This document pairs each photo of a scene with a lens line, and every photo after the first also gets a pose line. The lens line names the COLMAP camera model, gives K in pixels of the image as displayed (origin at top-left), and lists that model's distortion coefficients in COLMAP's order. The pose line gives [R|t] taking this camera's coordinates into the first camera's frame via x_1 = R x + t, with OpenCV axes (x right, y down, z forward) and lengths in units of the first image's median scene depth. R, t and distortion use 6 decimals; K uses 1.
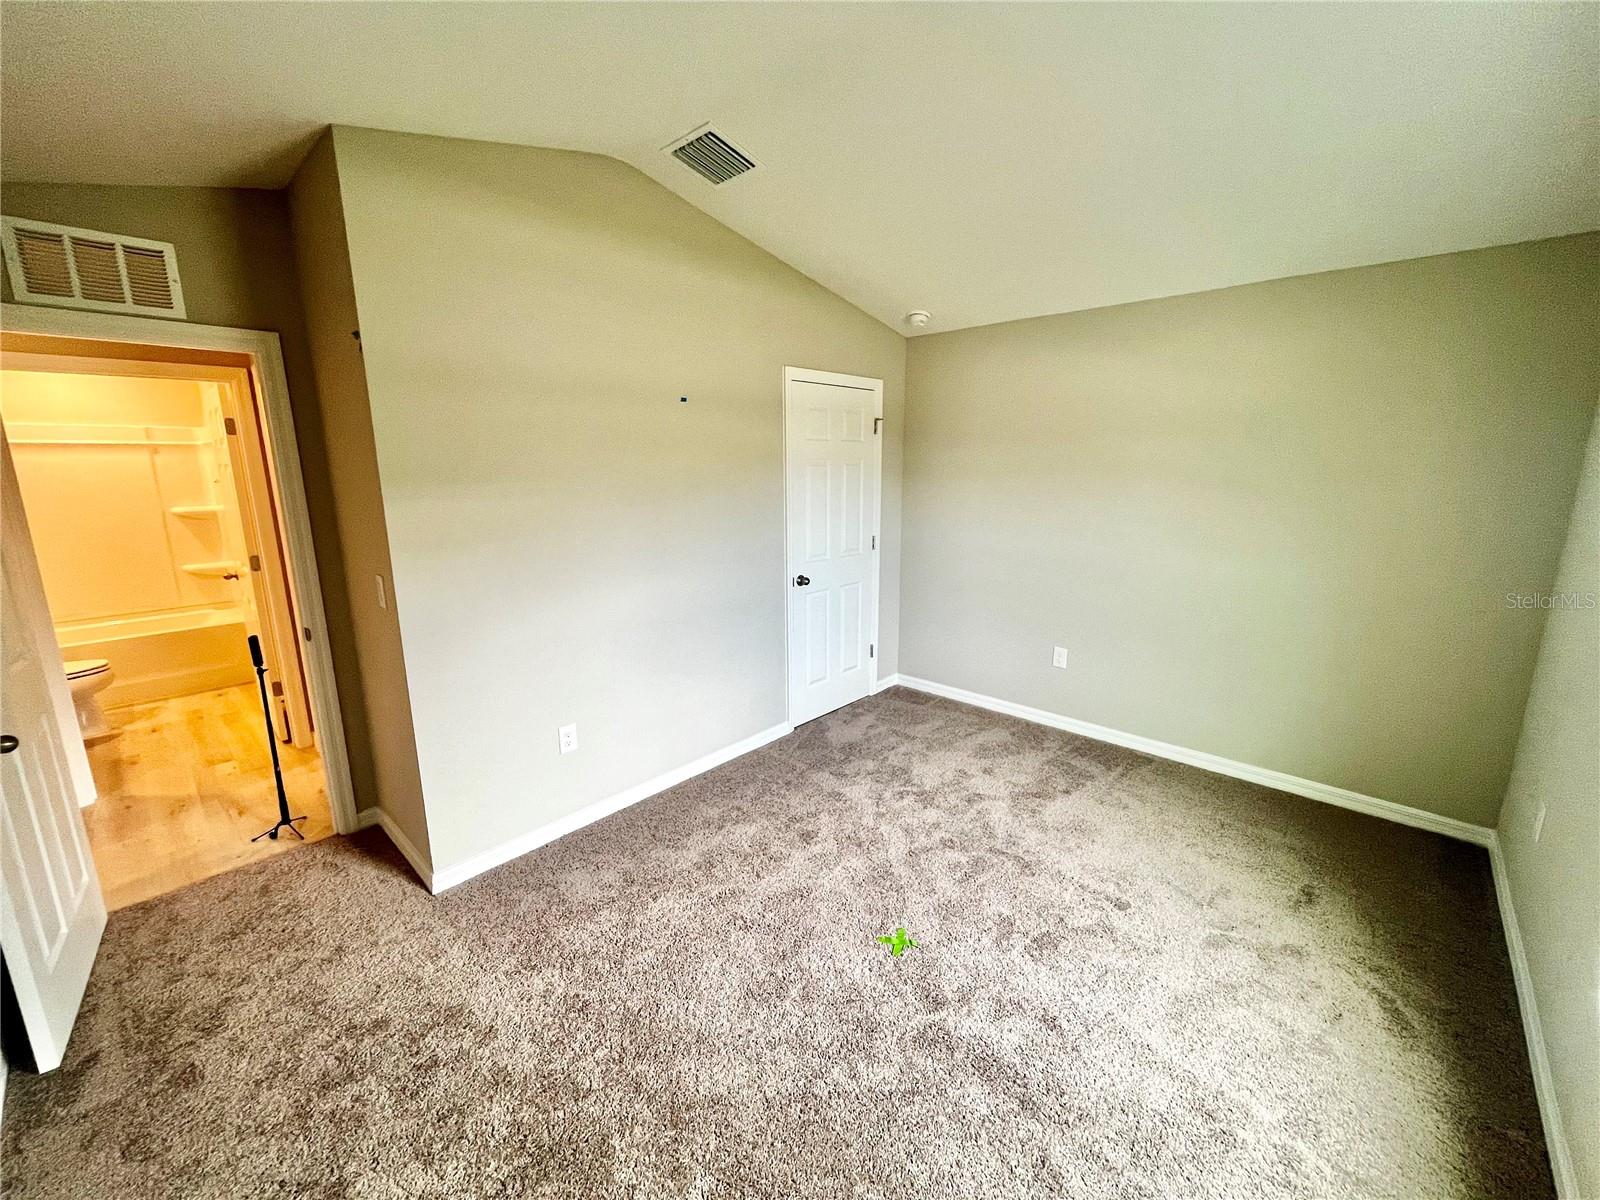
lens RADIAL K [[643.2, 0, 798.8], [0, 643.2, 599.5], [0, 0, 1]] dist [-0.000485, -0.001568]
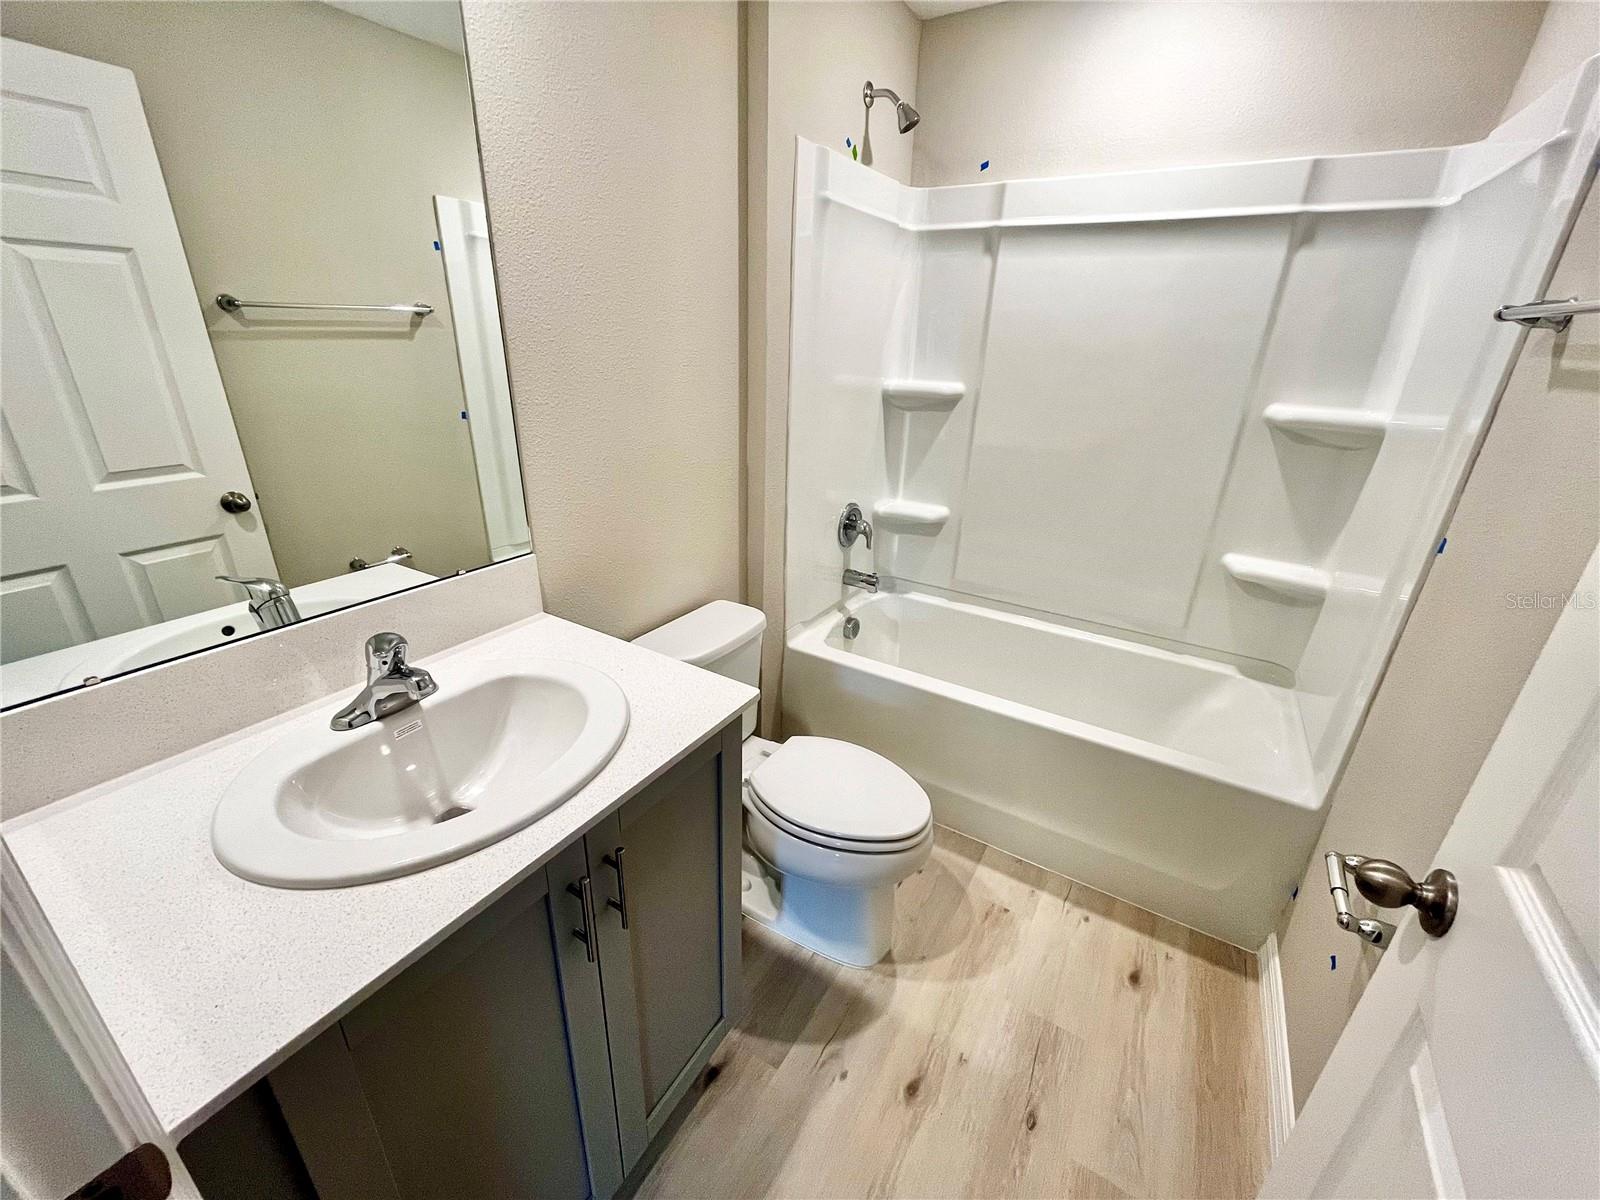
lens RADIAL K [[643.2, 0, 802.2], [0, 643.2, 593.6], [0, 0, 1]] dist [-0.000485, -0.001568]
pose [[0.193285, 0.385036, -0.902434, -0.316253], [-0.222708, 0.912988, 0.341839, -0.052941], [0.955532, 0.134907, 0.262218, 0.319337]]
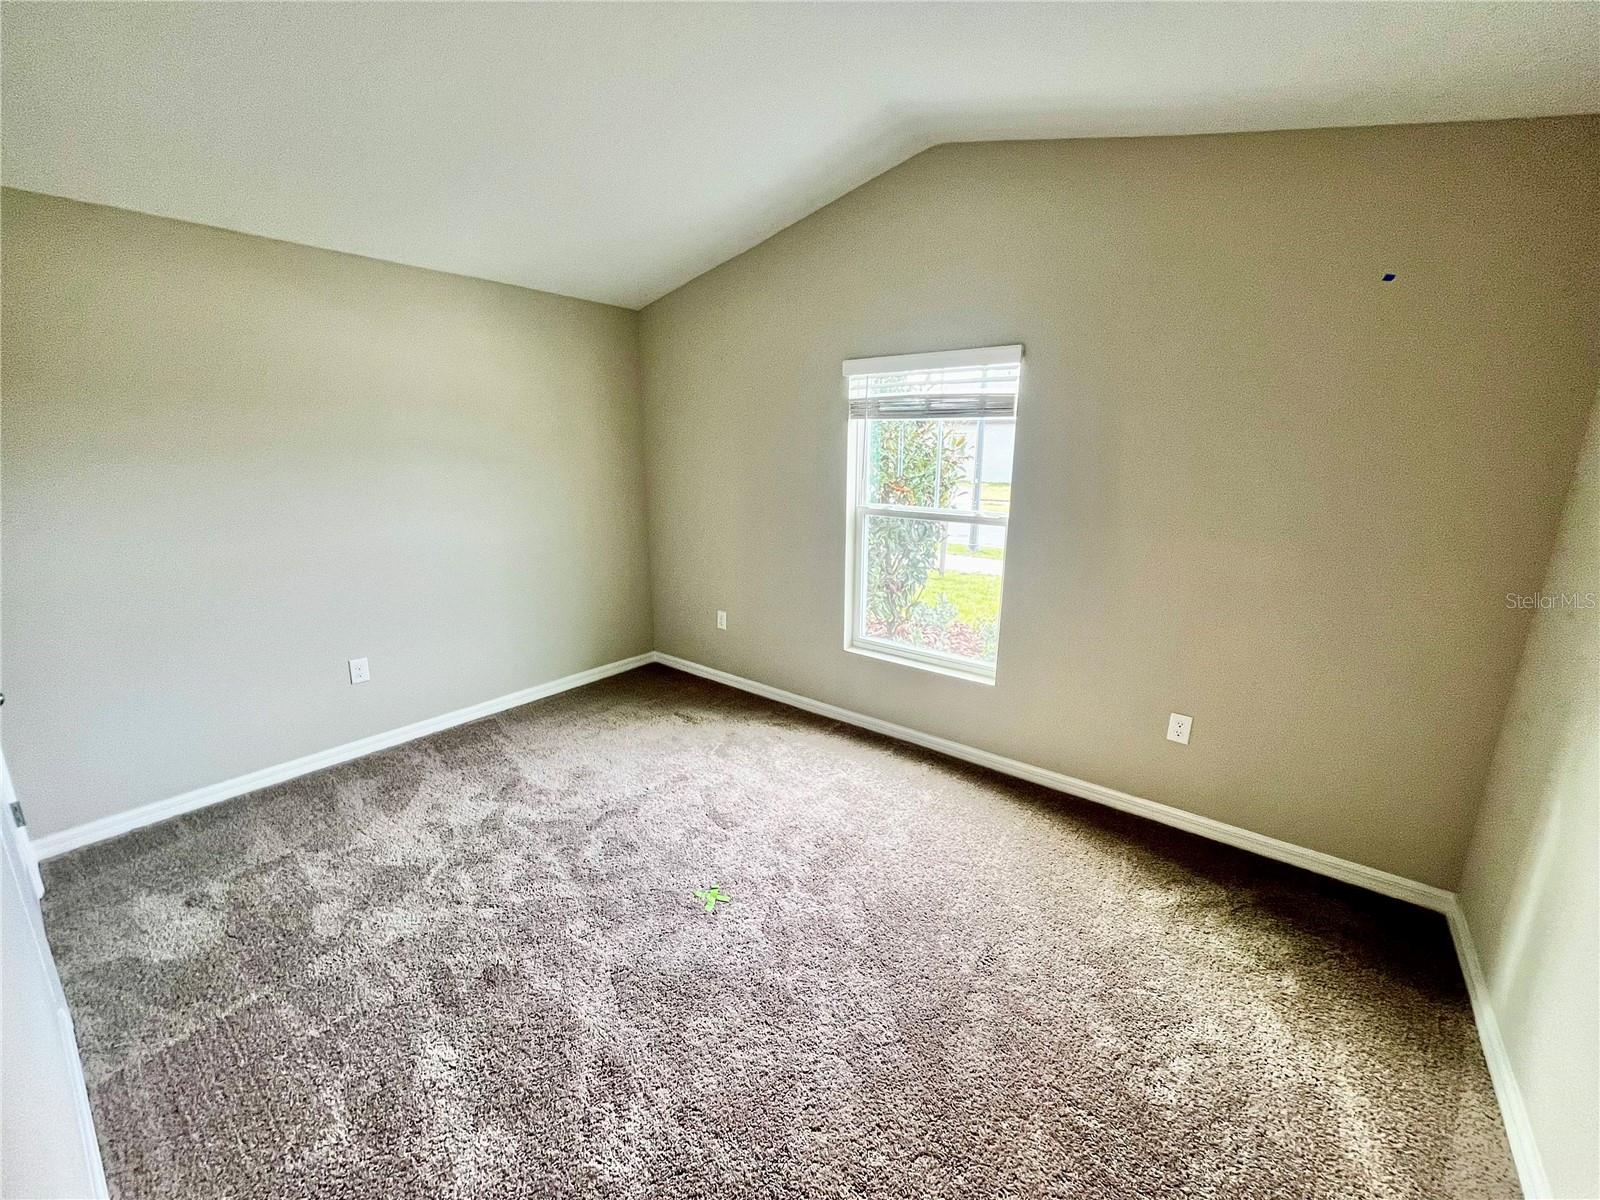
lens RADIAL K [[643.2, 0, 793.7], [0, 643.2, 598.2], [0, 0, 1]] dist [-0.000485, -0.001568]
pose [[-0.083684, -0.226512, 0.970407, -0.560976], [0.205615, 0.948942, 0.239233, -0.107797], [-0.975048, 0.219550, -0.032837, 0.598144]]
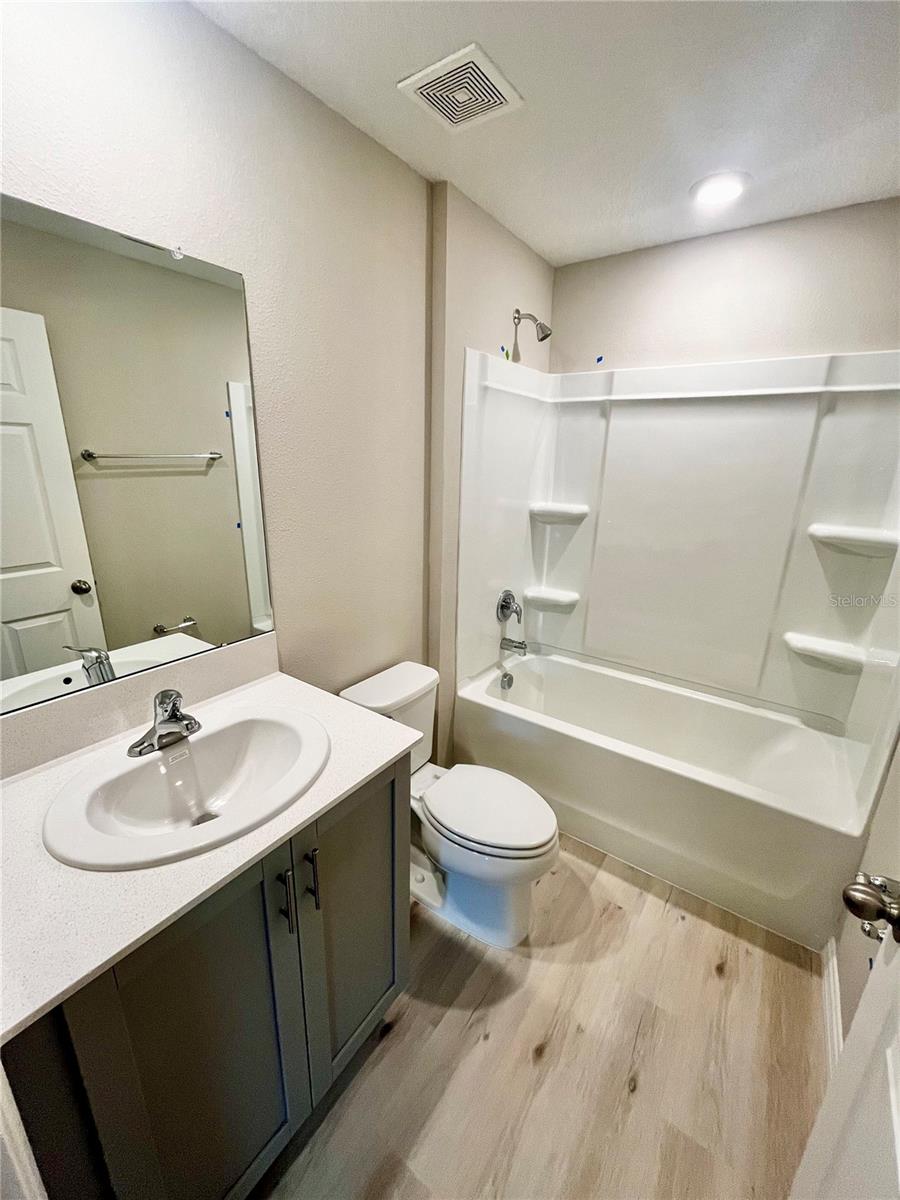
lens RADIAL K [[482.4, 0, 456.8], [0, 482.4, 598.5], [0, 0, 1]] dist [-0.000485, -0.001568]
pose [[0.135949, 0.295802, -0.945526, -0.309798], [-0.218567, 0.939826, 0.262593, -0.061096], [0.966306, 0.170961, 0.192421, 0.323162]]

[The task] Rewrite these lines with "lens line" changed to "camera line" and everything else kept the same. Leave the pictures out.

[Exercise response]
This document pairs each photo of a scene with a camera line, and every photo after the first also gets a pose line. The camera line names the COLMAP camera model, gives K in pixels of the image as displayed (origin at top-left), and lists that model's distortion coefficients in COLMAP's order. The pose line gives [R|t] taking this camera's coordinates into the first camera's frame via x_1 = R x + t, with OpenCV axes (x right, y down, z forward) and lengths in units of the first image's median scene depth. R, t and distortion use 6 decimals; K uses 1.
lens RADIAL K [[643.2, 0, 798.8], [0, 643.2, 599.5], [0, 0, 1]] dist [-0.000485, -0.001568]
lens RADIAL K [[643.2, 0, 802.2], [0, 643.2, 593.6], [0, 0, 1]] dist [-0.000485, -0.001568]
pose [[0.193285, 0.385036, -0.902434, -0.316253], [-0.222708, 0.912988, 0.341839, -0.052941], [0.955532, 0.134907, 0.262218, 0.319337]]
lens RADIAL K [[643.2, 0, 793.7], [0, 643.2, 598.2], [0, 0, 1]] dist [-0.000485, -0.001568]
pose [[-0.083684, -0.226512, 0.970407, -0.560976], [0.205615, 0.948942, 0.239233, -0.107797], [-0.975048, 0.219550, -0.032837, 0.598144]]
lens RADIAL K [[482.4, 0, 456.8], [0, 482.4, 598.5], [0, 0, 1]] dist [-0.000485, -0.001568]
pose [[0.135949, 0.295802, -0.945526, -0.309798], [-0.218567, 0.939826, 0.262593, -0.061096], [0.966306, 0.170961, 0.192421, 0.323162]]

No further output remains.